Mathew’s background is in statistics, actuarial sciences and math. In the past, he has worked on Wall Street, then focused on the field of education, writing textbooks and helping build educational companies.

Mathew started looking out for a large-scale dramatic event before the pandemic was announced. He became alarmed when right on the tail of the repo market crisis that happened in the fall of 2019, the Federal Reserve loaned $4.5 trillion to just three banks. (The Fed “quietly released the names of the three banks” who received the loans on December 31, 2021.)

Therefore, as soon as the unusually irrational and economically peculiar “COVID response” was thrown at us, Mathew became suspicious of the “pandemic clownery.”

The Convoluted DoD Data Saga

This particular DoD data saga started unveiling in January 2022, when attorney Thomas Renz presented his whistleblower data at the five-hour hearing held by Senator Ron Johnson.
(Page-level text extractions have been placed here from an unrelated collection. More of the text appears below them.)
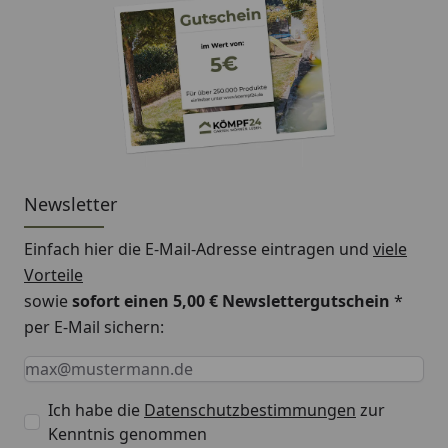
Newsletter
Einfach hier die E-Mail-Adresse eintragen und
viele
Vorteile
sowie
sofort einen 5,00 € Newslettergutschein
*
per E-Mail sichern:
Keine Eingabe erforderlich
Eingabe erforderlich
E-Mail *
Ich habe die
Datenschutzbestimmungen
zur
Kenntnis genommen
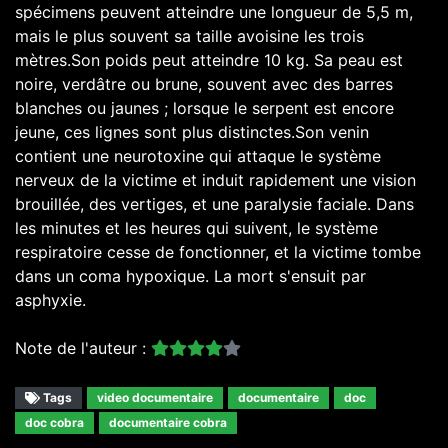
spécimens peuvent atteindre une longueur de 5,5 m,
mais le plus souvent sa taille avoisine les trois
mètres.Son poids peut atteindre 10 kg. Sa peau est
noire, verdâtre ou brune, souvent avec des barres
blanches ou jaunes ; lorsque le serpent est encore
jeune, ces lignes sont plus distinctes.Son venin
contient une neurotoxine qui attaque le système
nerveux de la victime et induit rapidement une vision
brouillée, des vertiges, et une paralysie faciale. Dans
les minutes et les heures qui suivent, le système
respiratoire cesse de fonctionner, et la victime tombe
dans un coma hypoxique. La mort s'ensuit par
asphyxie.
Note de l'auteur :
Tags
video documentaire
documentaire
doc
doc cobra
documentaire cobra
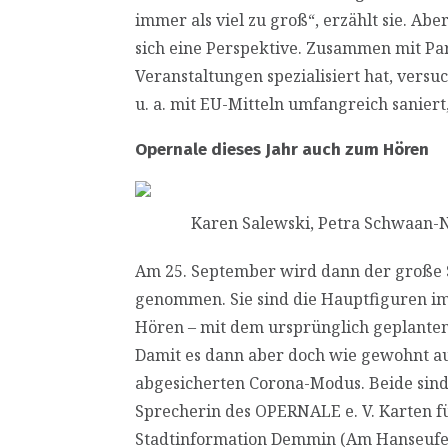
immer als viel zu groß“, erzählt sie. A
sich eine Perspektive. Zusammen mit Par
Veranstaltungen spezialisiert hat, vers
u. a. mit EU-Mitteln umfangreich sanier
Opernale dieses Jahr auch zum Hören
Karen Salewski, Petra Schwaan-Na
Am 25. September wird dann der große S
genommen. Sie sind die Hauptfiguren im O
Hören – mit dem ursprünglich geplanten
Damit es dann aber doch wie gewohnt auc
abgesicherten Corona-Modus. Beide sind
Sprecherin des OPERNALE e. V. Karten f
Stadtinformation Demmin (Am Hanseufer 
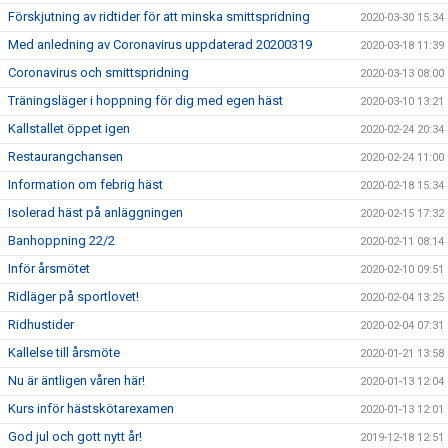
Förskjutning av ridtider för att minska smittspridning
2020-03-30 15:34
Med anledning av Coronavirus uppdaterad 20200319
2020-03-18 11:39
Coronavirus och smittspridning
2020-03-13 08:00
Träningsläger i hoppning för dig med egen häst
2020-03-10 13:21
Kallstallet öppet igen
2020-02-24 20:34
Restaurangchansen
2020-02-24 11:00
Information om febrig häst
2020-02-18 15:34
Isolerad häst på anläggningen
2020-02-15 17:32
Banhoppning 22/2
2020-02-11 08:14
Inför årsmötet
2020-02-10 09:51
Ridläger på sportlovet!
2020-02-04 13:25
Ridhustider
2020-02-04 07:31
Kallelse till årsmöte
2020-01-21 13:58
Nu är äntligen våren här!
2020-01-13 12:04
Kurs inför hästskötarexamen
2020-01-13 12:01
God jul och gott nytt år!
2019-12-18 12:51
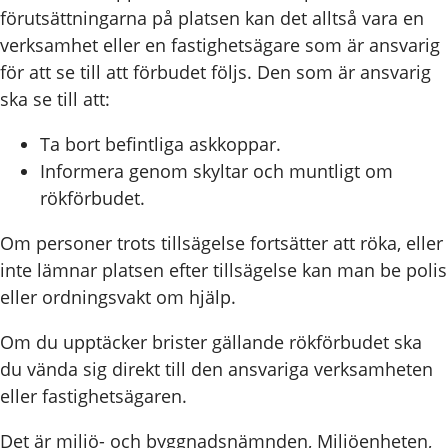
förutsättningarna på platsen kan det alltså vara en
verksamhet eller en fastighetsägare som är ansvarig
för att se till att förbudet följs. Den som är ansvarig
ska se till att:
Ta bort befintliga askkoppar.
Informera genom skyltar och muntligt om
rökförbudet.
Om personer trots tillsägelse fortsätter att röka, eller
inte lämnar platsen efter tillsägelse kan man be polis
eller ordningsvakt om hjälp.
Om du upptäcker brister gällande rökförbudet ska
du vända sig direkt till den ansvariga verksamheten
eller fastighetsägaren.
Det är miljö- och byggnadsnämnden, Miljöenheten,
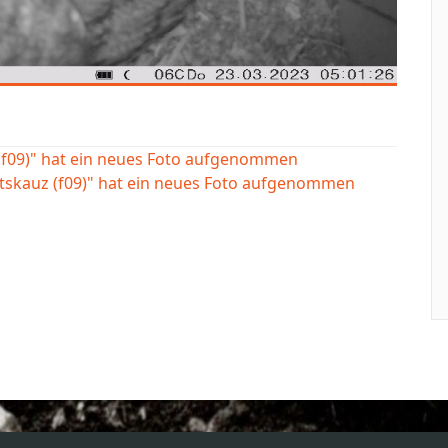
(f09)" hat ein neues Foto aufgenommen
tskauz (f09)" hat ein neues Foto aufgenommen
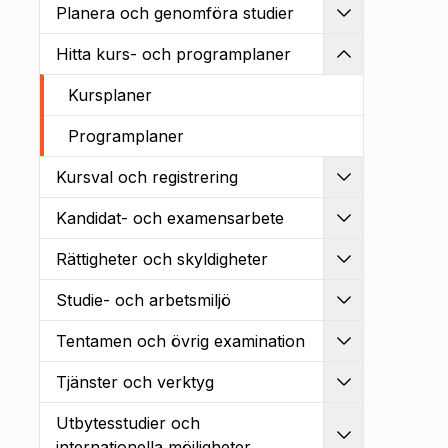
Planera och genomföra studier
Utvidga
Hitta kurs- och programplaner
Kollapsa
Kursplaner
Programplaner
Kursval och registrering
Utvidga
Kandidat- och examensarbete
Utvidga
Rättigheter och skyldigheter
Utvidga
Studie- och arbetsmiljö
Utvidga
Tentamen och övrig examination
Utvidga
Tjänster och verktyg
Utvidga
Utbytesstudier och
Utvidga
internationella möjligheter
In his Substack post from February 2022, Mathew described being “shocked listening to Renz in real time” and learning about “the DoD whistleblowers (Drs. Samuel Sigoloff, Peter Chambers, and Theresa Long) or the startling findings from the Defense Medical Epidemiology Database (DMED):

  • Miscarriages up ~300%
  • Cancer rates up ~300%
  • Neurological conditions up ~1000%

Renz makes the database publicly downloadable here.” From there, the things got complicated. And before we dig in, let us first identify the elephant in the room.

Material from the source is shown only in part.